Junto a un viejo sabino estaba parado un pajarillo rojo, de pico amarillo y patas palmeadas. Lo único que lo diferenciaba de un pingüino convencional era su color.
Sorprendidos por cómo se habían dado las cosas en el último trecho de la noche, Piecillos y yo ―antes locuaces y dicharacheros― nos encontramos de pronto mudos como un par de piedras.
(Bueno, al menos eso creíamos, pero ahí abajo hasta las piedras tienen vida.)
―Es la luz del día que vivimos aquí ―repitió el pingüino rojo, como si saboreara cada palabra.
Levanté la vista hacia el cielo (o donde yo suponía había uno) y todo era una claridad azulosa, muy parecida a la que conocíamos.
―Aquí no verás ningún sol ―agregó nuestro anfitrión―. Nuestra energía proviene de la que ustedes desperdician allá arriba. Y como pueden ver, con excelentes resultados.
―En sí... ¿dónde se supone que estamos? ― pregunté al fin, tragando saliva.
―Bajo el Desierto de los Tepetates, dónde más.

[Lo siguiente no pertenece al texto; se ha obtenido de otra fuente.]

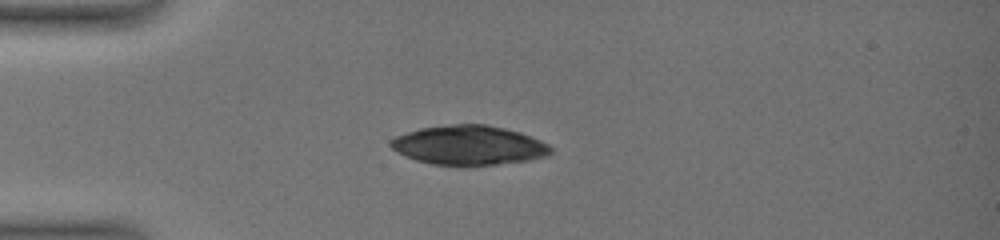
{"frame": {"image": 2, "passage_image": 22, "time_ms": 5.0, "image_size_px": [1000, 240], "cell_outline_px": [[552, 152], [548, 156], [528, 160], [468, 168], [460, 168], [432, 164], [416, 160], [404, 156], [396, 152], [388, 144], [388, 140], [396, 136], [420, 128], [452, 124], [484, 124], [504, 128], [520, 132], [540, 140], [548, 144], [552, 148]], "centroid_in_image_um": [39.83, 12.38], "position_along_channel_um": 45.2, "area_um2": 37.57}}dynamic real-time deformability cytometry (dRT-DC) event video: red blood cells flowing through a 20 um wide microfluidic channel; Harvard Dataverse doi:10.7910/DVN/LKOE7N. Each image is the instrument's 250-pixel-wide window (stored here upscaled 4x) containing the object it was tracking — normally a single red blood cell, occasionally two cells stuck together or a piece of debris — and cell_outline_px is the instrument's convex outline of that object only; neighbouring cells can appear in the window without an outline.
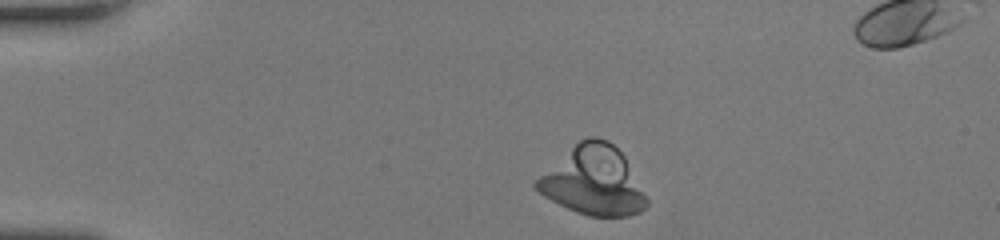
{"species": "human", "species_latin": "Homo sapiens", "temperature_condition": "room temperature", "stored_images_in_passage": 35, "camera_frame_rate_fps": 3000, "um_per_image_px": 0.085, "donor": {"sex": "female"}, "frame": {"image": 1, "passage_image": 3, "time_ms": 0.667, "image_size_px": [1000, 240], "cell_outline_px": [[648, 204], [640, 212], [628, 216], [588, 216], [576, 212], [544, 196], [532, 184], [540, 176], [580, 140], [588, 136], [596, 136], [608, 140], [624, 156], [648, 200]], "centroid_in_image_um": [50.45, 15.38], "position_along_channel_um": 34.6, "area_um2": 43.35}}
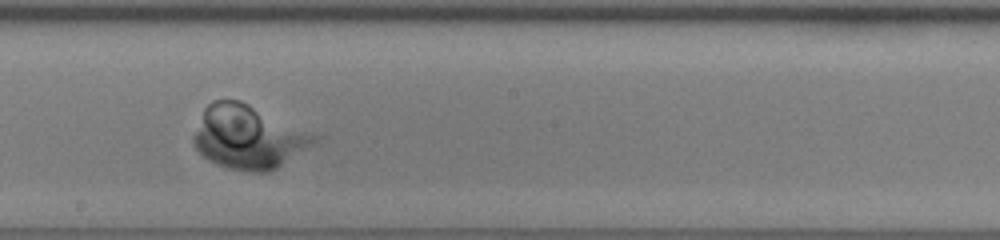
{"frame": {"image": 2, "passage_image": 22, "time_ms": 7.0, "image_size_px": [1000, 240], "cell_outline_px": [[320, 140], [276, 168], [268, 172], [256, 172], [228, 168], [216, 164], [208, 160], [196, 148], [192, 140], [192, 136], [204, 108], [212, 100], [240, 100], [320, 136]], "centroid_in_image_um": [21.08, 11.65], "position_along_channel_um": 227.1, "area_um2": 44.33}}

―Creo que estamos perdiendo la cordura ―susurré a un desorientado Piecillos más interesado en todo lo que estaba a nuestro alrededor que en la conversación o lo que pudiera venir después.
―No es de extrañar, querido amigo. Por fortuna no es así. El exceso de naturaleza a primera vista no siempre es comprensible. Ha habido quien, en efecto, enloquece y luego va por la vida sin saber dónde empieza la realidad. Pero al menos ustedes, se los aseguro, podrán superarlo. Por eso están aquí.